/obi

The Ontology for Biomedical Investigations

Primary LanguageMakefile

Ontology for Biomedical Investigations

Build Status

Editing

Our ontology terms come in three groups:

  1. external terms (from other ontologies): We use OntoFox for imports. Edit the corresponding src/ontology/OntoFox_inputs/ file.
  2. template terms: We use ROBOT templates to convert spreadsheets to OWL. Edit the relevant src/ontology/templates/ file:
  3. other terms: Edit src/ontology/obi-edit.owl in Protege.

See below for a full list of files, build instructions, and instructions on using Git and GitHub for OBI.

Files

Building

The Makefile contains scripts for building OBI. On macOS or Linux, you should just be able to run make or one of the specific tasks below. On Windows consider using some sort of Linux virtual machine such as Docker or Vagrant. Most results will be in the build/ directory. If you have trouble, contact James.

  • make all prepare for a release
  • make obi.owl build the release file; reasoning can take about 10 minutes
  • make imports update OntoFox imports
  • make modules update ROBOT templates
  • make build/obi_merged.owl merge obi-edit.owl into a single file, don't reason
  • make clean remove temporary files
  • make test merge and run SPARQL tests
  • make check check for bad line-endings (see below)
  • make fix fix bad line-endings (see below)

Development

We use git and GitHub to develop OBI. There's a lot of good documentation on both:

Initial Set Up

Before you can start developing with OBI, you will need to do some initial setup:

  1. sign up for a GitHub account

  2. install the Git command line tool, the GitHub Desktop app, or another Git client of your choosing

  3. configure Git with your name and email

  4. clone the OBI repository

  5. if you're using macOS and Excel, set up a pre-commit hook (see below for details):

    ln -s ../../src/scripts/check-line-endings.sh .git/hooks/pre-commit
    

Making Changes

Changes should be made in manageable pieces, e.g. add one term or edit a few related terms. Most changes should correspond to a single issue on the tracker.

Start from a local copy of the master branch of the OBI repository. Make sure your local copy is up-to-date. Make your changes on a new branch. When you're ready, push your branch to the OBI repository and make a Pull Request (PR) on the GitHub website. Your PR is a request to merge your branch back into master. Your PR will be tested, discussed, adjusted if necessary, then merged. Then the cycle can repeat for the next change that you or another developer will make.
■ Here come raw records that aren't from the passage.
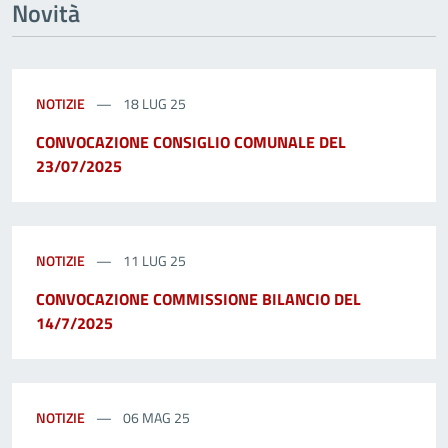
Novità
NOTIZIE
18 LUG 25
CONVOCAZIONE CONSIGLIO COMUNALE DEL
23/07/2025
NOTIZIE
11 LUG 25
CONVOCAZIONE COMMISSIONE BILANCIO DEL
14/7/2025
NOTIZIE
06 MAG 25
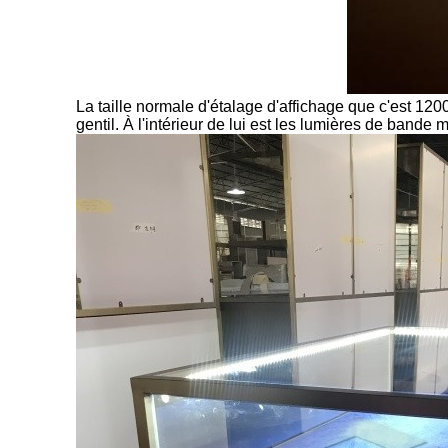
La taille normale d'étalage d'affichage que c'est 120
gentil. À l'intérieur de lui est les lumières de bande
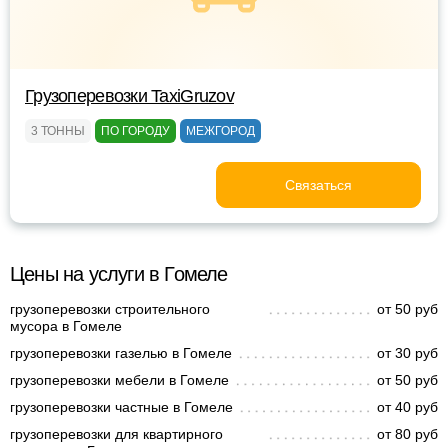
Грузоперевозки TaxiGruzov
3 ТОННЫ
ПО ГОРОДУ
МЕЖГОРОД
Связаться
Цены на услуги в Гомеле
грузоперевозки строительного
от 50 руб
мусора в Гомеле
грузоперевозки газелью в Гомеле
от 30 руб
грузоперевозки мебели в Гомеле
от 50 руб
грузоперевозки частные в Гомеле
от 40 руб
грузоперевозки для квартирного
от 80 руб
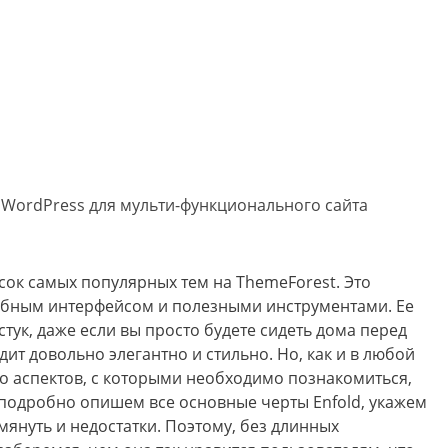
 WordPress для мульти-функционального сайта
писок самых популярных тем на ThemeForest. Это
обным интерфейсом и полезными инструментами. Ее
стук, даже если вы просто будете сидеть дома перед
ит довольно элегантно и стильно. Но, как и в любой
ко аспектов, с которыми необходимо познакомиться,
 подробно опишем все основные черты Enfold, укажем
омянуть и недостатки. Поэтому, без длинных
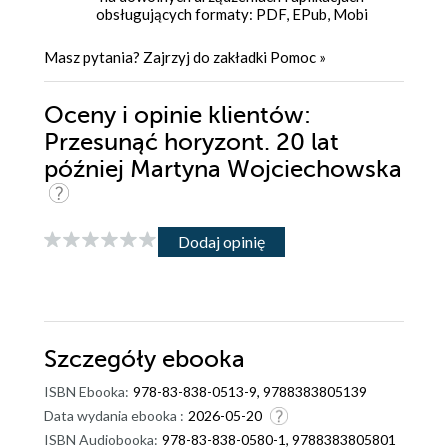
obsługujących formaty: PDF, EPub, Mobi
Masz pytania? Zajrzyj do zakładki
Pomoc
»
Oceny i opinie klientów:
Przesunąć horyzont. 20 lat
później Martyna Wojciechowska
Dodaj opinię
Szczegóły
ebooka
ISBN Ebooka:
978-83-838-0513-9, 9788383805139
Data wydania ebooka :
2026-05-20
ISBN Audiobooka:
978-83-838-0580-1, 9788383805801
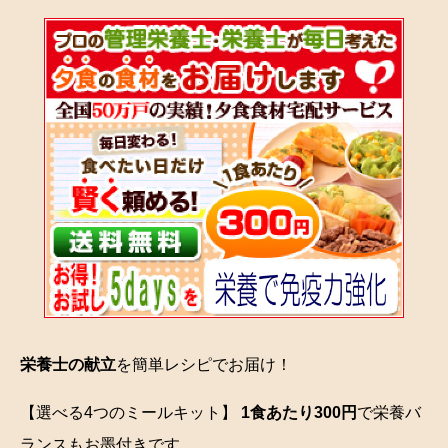
栄養士の献立
を簡単レシピでお届け！
【選べる4つのミールキット】
1食あたり300円
で栄養バ
ランスもお墨付きです。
These are the steps with their CLI commands. When using a GUI application the steps will be the same.

  1. git fetch make sure your local copy is up-to-date
  2. git checkout master start on the master branch
  3. git checkout -b your-branch-name create a new branch named for the change you're making
  4. make your changes
  5. git status and git diff inspect your changes
  6. git add --update add all updated files to staging
  7. git commit --message "Desciption, issue #123" commit staged changes with a message; it's good to include an issue number
  8. git push --set-upstream origin your-branch-name push your commit to GitHub
  9. open https://github.com/obi-ontology/obi in your browser and click the "Make Pull Request" button

Your Pull Request will be automatically tested. If there are problems, we will update your branch. When all tests have passed, your PR can be merged into master. Rinse and repeat!

Line endings

The easiest way to edit our src/ontology/template/ files is with Excel. Unfortunately Excel on macOS uses old line endings, and this messes up our diffs. We've adopted this solution.

If you're not using macOS or Excel, you should ignore these instructions.

Before you start using a new clone of the repository under macOS, please set up a git hook that checks for bad line endings before every commit. From the repository root, run:

ln -s ../../src/scripts/check-line-endings.sh .git/hooks/pre-commit

This will check that all files have Unix endings once files have been staged (so after git's crlf treatment). You can run it manually to check by running

src/scripts/check-line-endings.sh

which looks at staged files only, or

src/scripts/check_line_endings.sh tsv

which looks at all tsv files in the project, including uncommitted, unstaged, ignored files, etc.

To fix line endings, run

src/scripts/fix-eol.sh path/to/file.tsv

To fix all files in the project, run

src/scripts/fix-eol-all.sh

which looks at all tsv files, regardless of git status, ending correctness, etc.

If you really need to override a pre-commit check, use git's --no-verify option.